Written tasks:
1. Write out the part of the THESAN loader source between "Only THESAN-specific I/O" and "data format documentation.", inclusive.
2. Repeat, unchanged, the lines of the listing from its first line through the line containing "Detection: Source Extractor", both included.

Source code for beorn.load_input_data.cosmo_sim_thesan

"""Loader for THESAN dark-matter-only simulation data.

Inherits merger tree walking and alpha fitting from
:class:`~beorn.load_input_data.merger_tree_base.MergerTreeLoader`.
Only THESAN-specific I/O is implemented here:

- Group/FoF catalogs (``groups_*/``), offset files, and LHaloTree-format
  merger trees.
- Dark-matter particle snapshots for the density field.

The merger tree must be preprocessed once into a flat HDF5 cache using the
``extract_simplified_tree.ipynb`` notebook.  The cache schema is documented
in :meth:`MergerTreeLoader.load_tree_cache`.

See https://thesan-project.com for data format documentation.
"""
from __future__ import annotations

from pathlib import Path

import h5py
import numpy as np

from .merger_tree_base import MergerTreeLoader
from ..particle_mapping import map_particles_to_mesh


[docs] class ThesanLoader(MergerTreeLoader): """Loader for THESAN-DARK simulation data with LHaloTree merger trees. This is the production-ready loader shipped with BEoRN. If you are writing a custom loader for a different simulation see :class:`~beorn.load_input_data.merger_tree_base.MergerTreeLoader` for the minimal interface you need to implement. Args: parameters: BEoRN parameter container. ``cosmo_sim.file_root`` must point to the THESAN data root (the directory that contains ``output/``, ``postprocessing/``, etc.). cache_file (Path | str): Path to the flat HDF5 tree cache produced by the cache extraction cell in the notebook. Snapshot redshifts and other provenance metadata are read from its root attributes and the ``snapshot_redshifts`` dataset. is_high_res (bool): ``True`` for THESAN-DARK 1 (2100³ particles), ``False`` (default) for THESAN-DARK 2 (1050³ particles). """ simulation_code = "THESAN"

(Data entries)

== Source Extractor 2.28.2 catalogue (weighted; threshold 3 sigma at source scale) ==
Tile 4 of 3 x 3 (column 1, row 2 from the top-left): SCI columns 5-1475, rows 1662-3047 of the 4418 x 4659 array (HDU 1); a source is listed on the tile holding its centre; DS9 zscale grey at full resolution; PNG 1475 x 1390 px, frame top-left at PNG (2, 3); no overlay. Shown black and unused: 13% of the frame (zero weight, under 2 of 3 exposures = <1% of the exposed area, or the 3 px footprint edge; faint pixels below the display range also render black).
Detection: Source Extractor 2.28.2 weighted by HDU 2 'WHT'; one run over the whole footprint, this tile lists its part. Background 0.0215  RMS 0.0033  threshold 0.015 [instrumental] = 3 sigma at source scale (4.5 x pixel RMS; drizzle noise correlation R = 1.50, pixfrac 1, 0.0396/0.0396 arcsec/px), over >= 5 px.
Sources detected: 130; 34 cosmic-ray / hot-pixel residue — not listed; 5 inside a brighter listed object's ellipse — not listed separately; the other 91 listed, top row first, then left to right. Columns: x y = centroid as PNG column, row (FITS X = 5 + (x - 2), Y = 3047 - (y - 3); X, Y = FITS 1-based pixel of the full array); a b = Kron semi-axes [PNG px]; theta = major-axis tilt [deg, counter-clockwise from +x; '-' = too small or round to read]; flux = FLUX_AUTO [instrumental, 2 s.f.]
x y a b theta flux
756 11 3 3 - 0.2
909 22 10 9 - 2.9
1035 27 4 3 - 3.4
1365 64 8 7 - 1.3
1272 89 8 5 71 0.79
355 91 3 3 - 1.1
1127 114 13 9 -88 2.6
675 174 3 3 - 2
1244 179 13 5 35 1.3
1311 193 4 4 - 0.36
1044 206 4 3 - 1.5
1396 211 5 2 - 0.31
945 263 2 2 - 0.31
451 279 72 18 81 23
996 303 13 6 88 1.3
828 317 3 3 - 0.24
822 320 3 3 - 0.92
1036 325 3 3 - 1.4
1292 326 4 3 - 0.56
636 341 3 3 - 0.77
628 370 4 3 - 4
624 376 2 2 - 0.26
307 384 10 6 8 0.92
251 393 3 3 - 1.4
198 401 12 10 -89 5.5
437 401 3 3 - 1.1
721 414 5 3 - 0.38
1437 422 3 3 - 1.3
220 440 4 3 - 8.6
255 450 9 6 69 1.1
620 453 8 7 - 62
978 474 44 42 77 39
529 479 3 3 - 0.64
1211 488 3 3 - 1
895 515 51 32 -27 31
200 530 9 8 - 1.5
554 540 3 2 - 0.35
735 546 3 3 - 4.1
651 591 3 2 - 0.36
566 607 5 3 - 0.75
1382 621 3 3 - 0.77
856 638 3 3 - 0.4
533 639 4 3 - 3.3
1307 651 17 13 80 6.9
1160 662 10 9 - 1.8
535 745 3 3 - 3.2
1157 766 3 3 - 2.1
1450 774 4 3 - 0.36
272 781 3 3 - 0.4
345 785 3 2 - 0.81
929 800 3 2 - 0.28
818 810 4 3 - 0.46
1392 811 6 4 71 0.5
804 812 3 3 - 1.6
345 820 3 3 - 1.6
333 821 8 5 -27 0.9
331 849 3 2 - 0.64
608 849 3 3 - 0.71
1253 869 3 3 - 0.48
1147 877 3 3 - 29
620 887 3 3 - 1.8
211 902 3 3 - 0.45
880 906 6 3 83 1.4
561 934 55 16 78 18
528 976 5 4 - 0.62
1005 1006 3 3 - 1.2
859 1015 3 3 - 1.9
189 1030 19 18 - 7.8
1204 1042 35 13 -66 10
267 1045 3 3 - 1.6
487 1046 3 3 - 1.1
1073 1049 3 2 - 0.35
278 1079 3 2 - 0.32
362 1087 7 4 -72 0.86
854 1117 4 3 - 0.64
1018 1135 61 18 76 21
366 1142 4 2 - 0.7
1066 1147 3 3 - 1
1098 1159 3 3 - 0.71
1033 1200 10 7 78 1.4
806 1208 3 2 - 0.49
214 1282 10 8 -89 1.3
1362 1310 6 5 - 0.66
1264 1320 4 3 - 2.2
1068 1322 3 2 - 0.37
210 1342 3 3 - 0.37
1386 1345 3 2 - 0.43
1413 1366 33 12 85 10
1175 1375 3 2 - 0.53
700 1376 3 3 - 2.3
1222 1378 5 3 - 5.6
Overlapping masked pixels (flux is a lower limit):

Answer list:
1.
Only THESAN-specific I/O is implemented here:

- Group/FoF catalogs (``groups_*/``), offset files, and LHaloTree-format
  merger trees.
- Dark-matter particle snapshots for the density field.

The merger tree must be preprocessed once into a flat HDF5 cache using the
``extract_simplified_tree.ipynb`` notebook.  The cache schema is documented
in :meth:`MergerTreeLoader.load_tree_cache`.

See https://thesan-project.com for data format documentation.

2.
== Source Extractor 2.28.2 catalogue (weighted; threshold 3 sigma at source scale) ==
Tile 4 of 3 x 3 (column 1, row 2 from the top-left): SCI columns 5-1475, rows 1662-3047 of the 4418 x 4659 array (HDU 1); a source is listed on the tile holding its centre; DS9 zscale grey at full resolution; PNG 1475 x 1390 px, frame top-left at PNG (2, 3); no overlay. Shown black and unused: 13% of the frame (zero weight, under 2 of 3 exposures = <1% of the exposed area, or the 3 px footprint edge; faint pixels below the display range also render black).
Detection: Source Extractor 2.28.2 weighted by HDU 2 'WHT'; one run over the whole footprint, this tile lists its part. Background 0.0215  RMS 0.0033  threshold 0.015 [instrumental] = 3 sigma at source scale (4.5 x pixel RMS; drizzle noise correlation R = 1.50, pixfrac 1, 0.0396/0.0396 arcsec/px), over >= 5 px.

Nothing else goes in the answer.